Friday, August 7, 2020

The Man Who Wasn't Maigret: A Portrait of Georges Simenon by Patrick Marnham

 Perhaps the most enduring mark left on Simenon by the occupation of Liege was an ambivalence toward conventional ideas of right and wrong.  This became one of the major themes of the Maigret books; it might almost be called the "message" of the Maigret saga.  On the whole Commissaire Maigret finds criminality easy to understand and adopts a frankly sympathetic attitude towards many of his clients.  His first question is not "Who committed this crime?" but "Why was it committed", and in order to answer, he has to understand the person who committed it.

--Patrick Marnham, The Man Who Wasn't Maigret (Farrar, Straus, Giroux 1993)

I've been reading more of Simenon's Maigret novels (there are seventy-five) lately and, though they are fairly short and compact I have been finding them much more satisfying than most contemporary crime novels.  I think one of the reasons for this is the comment of Simenon's son John: "my father did not believe in evil"; motives in Simenon's novels are often complex and sometimes strangely mysterious. 

How useful the biography of a writer is to a reader of his work is questionable, though Markham finds many influences on Simenon's work in his life, from his relationship to his parents and wives to the influence on Simenon of the occupied countries he lived in during world wars I and II and to the many love affairs he had (he claimed he slept with 10,000 women, while one of his wives said it was more like 1000, often with her approval).  One of the reasons I read biographies of artists is to try to learn how they were able to accomplish so much in spite of all their neuroses and difficulties.  As usual this biography gives little insight into the creative process, with Simenon apparently going into a trance-like state when he wrote.  Simenon learned his craft by writing pulp novels, as many as forty-four a year when he first started; the year Maigret appeared, 1931, Simenon wrote eleven  Maigret novels.
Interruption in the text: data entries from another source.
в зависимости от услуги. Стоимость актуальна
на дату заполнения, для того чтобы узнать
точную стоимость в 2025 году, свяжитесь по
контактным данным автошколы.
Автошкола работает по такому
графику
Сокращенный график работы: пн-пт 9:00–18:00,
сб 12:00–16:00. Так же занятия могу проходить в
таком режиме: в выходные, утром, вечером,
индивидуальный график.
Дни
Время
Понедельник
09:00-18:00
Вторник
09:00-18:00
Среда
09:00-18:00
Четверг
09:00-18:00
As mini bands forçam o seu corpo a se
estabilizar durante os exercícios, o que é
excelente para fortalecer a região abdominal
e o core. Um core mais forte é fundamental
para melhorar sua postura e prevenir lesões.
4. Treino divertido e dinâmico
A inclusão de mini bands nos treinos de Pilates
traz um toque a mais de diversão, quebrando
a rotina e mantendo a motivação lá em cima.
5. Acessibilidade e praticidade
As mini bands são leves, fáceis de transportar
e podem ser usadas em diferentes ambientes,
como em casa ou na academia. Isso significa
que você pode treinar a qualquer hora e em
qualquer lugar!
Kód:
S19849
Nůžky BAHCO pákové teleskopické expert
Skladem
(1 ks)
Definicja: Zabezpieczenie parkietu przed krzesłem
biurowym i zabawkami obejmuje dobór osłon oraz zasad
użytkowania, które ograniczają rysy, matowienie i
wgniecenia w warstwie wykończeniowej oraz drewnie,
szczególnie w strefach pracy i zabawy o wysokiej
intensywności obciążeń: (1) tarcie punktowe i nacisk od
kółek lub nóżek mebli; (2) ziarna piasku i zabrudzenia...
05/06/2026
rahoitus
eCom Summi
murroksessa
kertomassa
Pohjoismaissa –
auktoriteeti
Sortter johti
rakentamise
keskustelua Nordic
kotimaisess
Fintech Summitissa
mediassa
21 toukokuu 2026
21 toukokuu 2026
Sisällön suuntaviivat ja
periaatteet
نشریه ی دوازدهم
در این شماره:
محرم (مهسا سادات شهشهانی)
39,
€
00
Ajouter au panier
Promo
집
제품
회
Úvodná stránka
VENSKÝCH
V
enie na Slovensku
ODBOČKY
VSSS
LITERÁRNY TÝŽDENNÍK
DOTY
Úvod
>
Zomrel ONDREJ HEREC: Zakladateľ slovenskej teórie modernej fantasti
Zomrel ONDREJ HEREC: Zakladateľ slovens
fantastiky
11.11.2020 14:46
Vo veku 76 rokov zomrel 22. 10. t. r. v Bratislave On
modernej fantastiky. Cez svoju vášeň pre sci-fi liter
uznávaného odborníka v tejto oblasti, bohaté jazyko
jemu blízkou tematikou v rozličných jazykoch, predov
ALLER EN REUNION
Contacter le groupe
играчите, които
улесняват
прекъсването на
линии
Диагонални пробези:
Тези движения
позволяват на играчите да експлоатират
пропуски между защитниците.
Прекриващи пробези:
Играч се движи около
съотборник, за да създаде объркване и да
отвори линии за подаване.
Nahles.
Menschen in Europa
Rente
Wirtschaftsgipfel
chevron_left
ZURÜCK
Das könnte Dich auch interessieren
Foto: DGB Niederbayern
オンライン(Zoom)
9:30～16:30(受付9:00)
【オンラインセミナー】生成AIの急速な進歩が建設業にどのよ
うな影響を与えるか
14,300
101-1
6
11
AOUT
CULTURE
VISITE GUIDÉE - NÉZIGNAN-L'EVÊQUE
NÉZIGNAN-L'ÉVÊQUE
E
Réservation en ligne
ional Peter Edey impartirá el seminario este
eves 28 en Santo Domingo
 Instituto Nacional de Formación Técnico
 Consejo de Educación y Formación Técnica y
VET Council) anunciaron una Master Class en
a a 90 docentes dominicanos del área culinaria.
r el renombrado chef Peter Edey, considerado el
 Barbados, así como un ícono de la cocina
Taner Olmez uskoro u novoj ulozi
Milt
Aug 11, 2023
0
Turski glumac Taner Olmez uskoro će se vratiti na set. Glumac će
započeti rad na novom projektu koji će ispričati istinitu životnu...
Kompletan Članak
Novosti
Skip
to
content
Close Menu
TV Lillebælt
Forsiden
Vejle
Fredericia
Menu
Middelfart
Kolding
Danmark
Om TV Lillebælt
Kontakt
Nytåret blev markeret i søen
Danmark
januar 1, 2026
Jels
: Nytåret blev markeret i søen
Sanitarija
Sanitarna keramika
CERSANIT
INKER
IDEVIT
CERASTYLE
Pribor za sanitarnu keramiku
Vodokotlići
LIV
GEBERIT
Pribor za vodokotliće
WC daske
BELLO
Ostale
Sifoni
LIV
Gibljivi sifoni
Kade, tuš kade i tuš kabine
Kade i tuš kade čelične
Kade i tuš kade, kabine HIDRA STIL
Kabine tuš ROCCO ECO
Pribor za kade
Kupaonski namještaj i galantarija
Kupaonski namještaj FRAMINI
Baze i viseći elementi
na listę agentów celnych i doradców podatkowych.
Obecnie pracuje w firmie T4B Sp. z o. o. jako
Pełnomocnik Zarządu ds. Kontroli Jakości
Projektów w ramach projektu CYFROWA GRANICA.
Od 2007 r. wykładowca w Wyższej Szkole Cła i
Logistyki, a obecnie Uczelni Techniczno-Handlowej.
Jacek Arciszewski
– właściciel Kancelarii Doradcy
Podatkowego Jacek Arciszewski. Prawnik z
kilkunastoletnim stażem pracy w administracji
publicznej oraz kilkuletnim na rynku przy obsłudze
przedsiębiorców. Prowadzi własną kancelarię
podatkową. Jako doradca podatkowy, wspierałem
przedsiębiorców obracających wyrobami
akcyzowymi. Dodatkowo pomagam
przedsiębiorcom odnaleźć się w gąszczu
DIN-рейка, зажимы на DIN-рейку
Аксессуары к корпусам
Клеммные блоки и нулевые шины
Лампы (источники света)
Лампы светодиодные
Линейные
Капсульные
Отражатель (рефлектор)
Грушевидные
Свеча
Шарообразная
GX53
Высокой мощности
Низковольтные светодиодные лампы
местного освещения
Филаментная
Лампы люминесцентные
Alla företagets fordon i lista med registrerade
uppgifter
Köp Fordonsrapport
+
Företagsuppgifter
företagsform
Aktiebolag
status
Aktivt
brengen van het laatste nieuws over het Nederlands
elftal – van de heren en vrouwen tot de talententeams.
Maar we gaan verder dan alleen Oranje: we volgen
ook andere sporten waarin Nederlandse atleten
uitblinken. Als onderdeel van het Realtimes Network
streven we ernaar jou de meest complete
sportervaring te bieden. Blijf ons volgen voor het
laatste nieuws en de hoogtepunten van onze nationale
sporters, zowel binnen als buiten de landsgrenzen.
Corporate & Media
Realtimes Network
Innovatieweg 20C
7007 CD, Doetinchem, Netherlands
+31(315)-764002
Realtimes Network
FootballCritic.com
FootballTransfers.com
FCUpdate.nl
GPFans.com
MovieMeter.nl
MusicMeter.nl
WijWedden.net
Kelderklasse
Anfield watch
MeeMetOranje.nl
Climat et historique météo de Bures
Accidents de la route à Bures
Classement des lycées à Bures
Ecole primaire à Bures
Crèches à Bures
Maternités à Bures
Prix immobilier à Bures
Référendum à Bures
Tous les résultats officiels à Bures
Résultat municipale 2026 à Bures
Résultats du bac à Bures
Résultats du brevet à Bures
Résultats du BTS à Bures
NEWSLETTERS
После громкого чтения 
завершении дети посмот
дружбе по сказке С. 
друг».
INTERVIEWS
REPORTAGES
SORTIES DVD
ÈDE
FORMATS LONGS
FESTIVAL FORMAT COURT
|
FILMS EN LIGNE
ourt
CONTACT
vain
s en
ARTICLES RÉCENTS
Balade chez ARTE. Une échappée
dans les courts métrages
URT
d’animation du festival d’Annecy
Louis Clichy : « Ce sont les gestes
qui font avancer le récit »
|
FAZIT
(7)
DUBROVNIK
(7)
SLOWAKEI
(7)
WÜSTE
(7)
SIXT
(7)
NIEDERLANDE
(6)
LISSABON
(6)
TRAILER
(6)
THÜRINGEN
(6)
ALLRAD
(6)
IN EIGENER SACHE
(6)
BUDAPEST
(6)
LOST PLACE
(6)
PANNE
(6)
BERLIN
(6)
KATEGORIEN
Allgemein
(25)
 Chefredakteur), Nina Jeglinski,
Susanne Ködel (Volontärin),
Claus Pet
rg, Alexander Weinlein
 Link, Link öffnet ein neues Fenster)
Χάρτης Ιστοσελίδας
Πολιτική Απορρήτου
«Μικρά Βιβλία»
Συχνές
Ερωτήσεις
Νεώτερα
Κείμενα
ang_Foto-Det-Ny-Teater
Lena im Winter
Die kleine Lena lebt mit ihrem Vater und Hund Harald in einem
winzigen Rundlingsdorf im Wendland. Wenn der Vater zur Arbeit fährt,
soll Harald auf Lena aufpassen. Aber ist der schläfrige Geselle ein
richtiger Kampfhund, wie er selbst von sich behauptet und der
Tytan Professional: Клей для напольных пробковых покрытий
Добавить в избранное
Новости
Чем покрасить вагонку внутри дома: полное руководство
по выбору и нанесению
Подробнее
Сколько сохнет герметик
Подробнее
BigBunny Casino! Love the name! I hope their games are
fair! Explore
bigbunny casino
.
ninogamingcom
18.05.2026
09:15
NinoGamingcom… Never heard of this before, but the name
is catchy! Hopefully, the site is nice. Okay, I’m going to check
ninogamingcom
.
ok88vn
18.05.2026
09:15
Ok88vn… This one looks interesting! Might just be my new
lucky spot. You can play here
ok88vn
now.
Aside from the Maigret novels Simenon also wrote more than 100 novels he called romans durs  "hard" novels, as brilliant as the Maigret novels, though considerably more downbeat. 

Simenon led a turbulent life, sometimes living with three women at a time and moving often, from Belgium to France to the United States, which he liked for a while, until Joseph McCarthy came along and Simenon abandoned his plan to become an American citizen.  His last years were spent in Switzerland where, in 1972, he stopped writing novels and published twenty-two volumes of autobiography, much of it fictionalized; Marnham does a pretty good job of separating the fact from the fiction in these volumes, few of which have been translated into English.

The Maigret novels now all exist in new translations from Penguin. I have my favorites, of course, but the quality is consistently high and I recommend them all.